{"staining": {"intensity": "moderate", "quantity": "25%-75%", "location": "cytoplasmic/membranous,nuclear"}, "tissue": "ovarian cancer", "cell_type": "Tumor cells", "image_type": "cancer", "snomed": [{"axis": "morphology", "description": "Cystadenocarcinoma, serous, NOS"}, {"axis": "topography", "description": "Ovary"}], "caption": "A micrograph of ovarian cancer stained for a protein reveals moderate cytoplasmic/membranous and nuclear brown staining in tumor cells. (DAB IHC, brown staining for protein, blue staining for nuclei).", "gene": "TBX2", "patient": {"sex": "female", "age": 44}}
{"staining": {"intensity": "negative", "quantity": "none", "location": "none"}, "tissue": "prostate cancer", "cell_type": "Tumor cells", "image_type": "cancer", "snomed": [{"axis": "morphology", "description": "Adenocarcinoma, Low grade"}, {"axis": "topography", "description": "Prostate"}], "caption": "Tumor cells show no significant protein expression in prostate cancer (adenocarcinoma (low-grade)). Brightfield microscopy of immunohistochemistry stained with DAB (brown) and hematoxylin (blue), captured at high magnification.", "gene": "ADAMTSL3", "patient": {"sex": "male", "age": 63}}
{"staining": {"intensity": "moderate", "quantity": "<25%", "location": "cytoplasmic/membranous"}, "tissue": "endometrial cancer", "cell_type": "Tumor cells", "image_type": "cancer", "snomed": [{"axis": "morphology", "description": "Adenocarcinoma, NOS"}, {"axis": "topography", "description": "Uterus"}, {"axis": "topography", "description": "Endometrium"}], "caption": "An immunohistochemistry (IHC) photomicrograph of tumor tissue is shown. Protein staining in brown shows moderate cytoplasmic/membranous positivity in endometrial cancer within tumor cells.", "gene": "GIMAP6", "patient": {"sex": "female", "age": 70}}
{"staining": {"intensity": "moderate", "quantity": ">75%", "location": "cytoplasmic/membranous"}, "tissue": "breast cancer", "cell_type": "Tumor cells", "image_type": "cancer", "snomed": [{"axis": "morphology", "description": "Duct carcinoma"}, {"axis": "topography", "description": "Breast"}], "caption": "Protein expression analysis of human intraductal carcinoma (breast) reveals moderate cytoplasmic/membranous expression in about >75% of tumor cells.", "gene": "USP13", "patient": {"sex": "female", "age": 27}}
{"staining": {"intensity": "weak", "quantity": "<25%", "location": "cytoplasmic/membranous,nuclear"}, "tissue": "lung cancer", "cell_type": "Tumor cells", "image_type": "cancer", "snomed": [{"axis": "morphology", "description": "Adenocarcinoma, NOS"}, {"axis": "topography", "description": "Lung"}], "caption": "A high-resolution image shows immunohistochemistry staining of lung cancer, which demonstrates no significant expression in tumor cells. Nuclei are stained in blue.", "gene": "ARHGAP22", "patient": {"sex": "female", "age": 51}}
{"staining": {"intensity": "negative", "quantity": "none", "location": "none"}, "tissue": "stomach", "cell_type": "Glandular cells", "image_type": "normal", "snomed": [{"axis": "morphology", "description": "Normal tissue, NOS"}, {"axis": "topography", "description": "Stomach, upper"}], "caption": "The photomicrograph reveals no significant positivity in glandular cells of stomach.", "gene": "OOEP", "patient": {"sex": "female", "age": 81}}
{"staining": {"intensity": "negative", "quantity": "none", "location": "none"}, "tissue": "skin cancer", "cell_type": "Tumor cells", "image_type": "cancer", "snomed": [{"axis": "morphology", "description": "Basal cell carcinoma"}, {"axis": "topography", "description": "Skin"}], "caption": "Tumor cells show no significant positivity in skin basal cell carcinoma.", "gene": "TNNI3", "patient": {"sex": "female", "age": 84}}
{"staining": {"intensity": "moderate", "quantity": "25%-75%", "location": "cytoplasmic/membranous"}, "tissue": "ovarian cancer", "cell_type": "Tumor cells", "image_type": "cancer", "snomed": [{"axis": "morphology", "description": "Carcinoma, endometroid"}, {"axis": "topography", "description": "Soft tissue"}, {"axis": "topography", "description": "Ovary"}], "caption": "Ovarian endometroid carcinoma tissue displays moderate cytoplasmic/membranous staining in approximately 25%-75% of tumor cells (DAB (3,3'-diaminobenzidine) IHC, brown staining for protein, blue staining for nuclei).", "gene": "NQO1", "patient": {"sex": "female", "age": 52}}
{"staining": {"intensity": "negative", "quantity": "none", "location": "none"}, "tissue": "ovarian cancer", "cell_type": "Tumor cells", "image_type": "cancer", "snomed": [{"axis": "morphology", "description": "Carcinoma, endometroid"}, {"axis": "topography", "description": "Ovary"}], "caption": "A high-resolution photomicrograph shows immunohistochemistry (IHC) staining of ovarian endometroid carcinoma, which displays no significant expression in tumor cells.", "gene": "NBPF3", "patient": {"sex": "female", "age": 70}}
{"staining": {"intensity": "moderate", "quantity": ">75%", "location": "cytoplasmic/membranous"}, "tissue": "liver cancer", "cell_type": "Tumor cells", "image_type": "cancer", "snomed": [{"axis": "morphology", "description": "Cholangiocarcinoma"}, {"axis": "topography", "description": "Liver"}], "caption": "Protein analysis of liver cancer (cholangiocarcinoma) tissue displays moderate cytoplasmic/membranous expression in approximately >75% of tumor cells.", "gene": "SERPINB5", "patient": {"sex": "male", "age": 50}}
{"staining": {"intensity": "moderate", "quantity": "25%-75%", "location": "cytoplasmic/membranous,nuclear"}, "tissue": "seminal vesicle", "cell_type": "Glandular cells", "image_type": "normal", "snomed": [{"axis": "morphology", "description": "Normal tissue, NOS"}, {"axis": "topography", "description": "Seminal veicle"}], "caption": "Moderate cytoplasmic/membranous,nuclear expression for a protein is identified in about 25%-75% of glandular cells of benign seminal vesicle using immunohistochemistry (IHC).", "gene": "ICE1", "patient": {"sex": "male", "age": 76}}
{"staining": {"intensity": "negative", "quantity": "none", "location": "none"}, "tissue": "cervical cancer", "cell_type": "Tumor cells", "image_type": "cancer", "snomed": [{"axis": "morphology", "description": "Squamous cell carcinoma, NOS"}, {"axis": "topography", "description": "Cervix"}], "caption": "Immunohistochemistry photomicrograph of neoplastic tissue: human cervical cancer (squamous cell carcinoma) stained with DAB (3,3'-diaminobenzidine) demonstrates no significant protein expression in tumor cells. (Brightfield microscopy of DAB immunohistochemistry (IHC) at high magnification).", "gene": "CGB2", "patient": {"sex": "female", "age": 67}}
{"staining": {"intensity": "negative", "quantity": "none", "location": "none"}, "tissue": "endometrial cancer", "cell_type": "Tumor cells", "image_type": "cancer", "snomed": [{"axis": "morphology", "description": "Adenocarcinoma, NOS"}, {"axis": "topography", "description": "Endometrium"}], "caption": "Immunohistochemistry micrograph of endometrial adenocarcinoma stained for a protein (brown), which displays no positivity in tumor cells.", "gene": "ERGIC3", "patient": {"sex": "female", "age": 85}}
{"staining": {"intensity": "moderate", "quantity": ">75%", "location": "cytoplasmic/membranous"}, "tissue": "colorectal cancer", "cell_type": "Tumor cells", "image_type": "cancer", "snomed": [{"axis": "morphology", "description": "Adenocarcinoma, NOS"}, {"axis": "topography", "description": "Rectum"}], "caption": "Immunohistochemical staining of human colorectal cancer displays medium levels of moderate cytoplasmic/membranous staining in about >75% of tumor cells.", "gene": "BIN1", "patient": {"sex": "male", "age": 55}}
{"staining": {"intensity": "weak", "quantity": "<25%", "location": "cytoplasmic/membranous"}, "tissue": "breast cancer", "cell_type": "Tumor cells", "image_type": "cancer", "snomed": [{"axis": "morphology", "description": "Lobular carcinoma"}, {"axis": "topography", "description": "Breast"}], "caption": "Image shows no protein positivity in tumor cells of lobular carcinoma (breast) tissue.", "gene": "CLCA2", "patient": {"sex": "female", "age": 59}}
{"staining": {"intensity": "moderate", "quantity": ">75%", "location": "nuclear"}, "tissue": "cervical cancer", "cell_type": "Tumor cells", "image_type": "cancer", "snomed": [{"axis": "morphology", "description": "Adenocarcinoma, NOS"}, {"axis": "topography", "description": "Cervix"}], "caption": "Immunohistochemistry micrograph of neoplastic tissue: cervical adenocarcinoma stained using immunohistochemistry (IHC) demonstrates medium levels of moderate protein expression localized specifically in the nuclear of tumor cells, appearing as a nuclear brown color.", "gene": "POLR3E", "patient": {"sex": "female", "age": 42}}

→ **Your assignment**: Report every line of the data in which "weak" appears.

→ **Response area**:
{"staining": {"intensity": "weak", "quantity": "<25%", "location": "cytoplasmic/membranous,nuclear"}, "tissue": "lung cancer", "cell_type": "Tumor cells", "image_type": "cancer", "snomed": [{"axis": "morphology", "description": "Adenocarcinoma, NOS"}, {"axis": "topography", "description": "Lung"}], "caption": "A high-resolution image shows immunohistochemistry staining of lung cancer, which demonstrates no significant expression in tumor cells. Nuclei are stained in blue.", "gene": "ARHGAP22", "patient": {"sex": "female", "age": 51}}
{"staining": {"intensity": "weak", "quantity": "<25%", "location": "cytoplasmic/membranous"}, "tissue": "breast cancer", "cell_type": "Tumor cells", "image_type": "cancer", "snomed": [{"axis": "morphology", "description": "Lobular carcinoma"}, {"axis": "topography", "description": "Breast"}], "caption": "Image shows no protein positivity in tumor cells of lobular carcinoma (breast) tissue.", "gene": "CLCA2", "patient": {"sex": "female", "age": 59}}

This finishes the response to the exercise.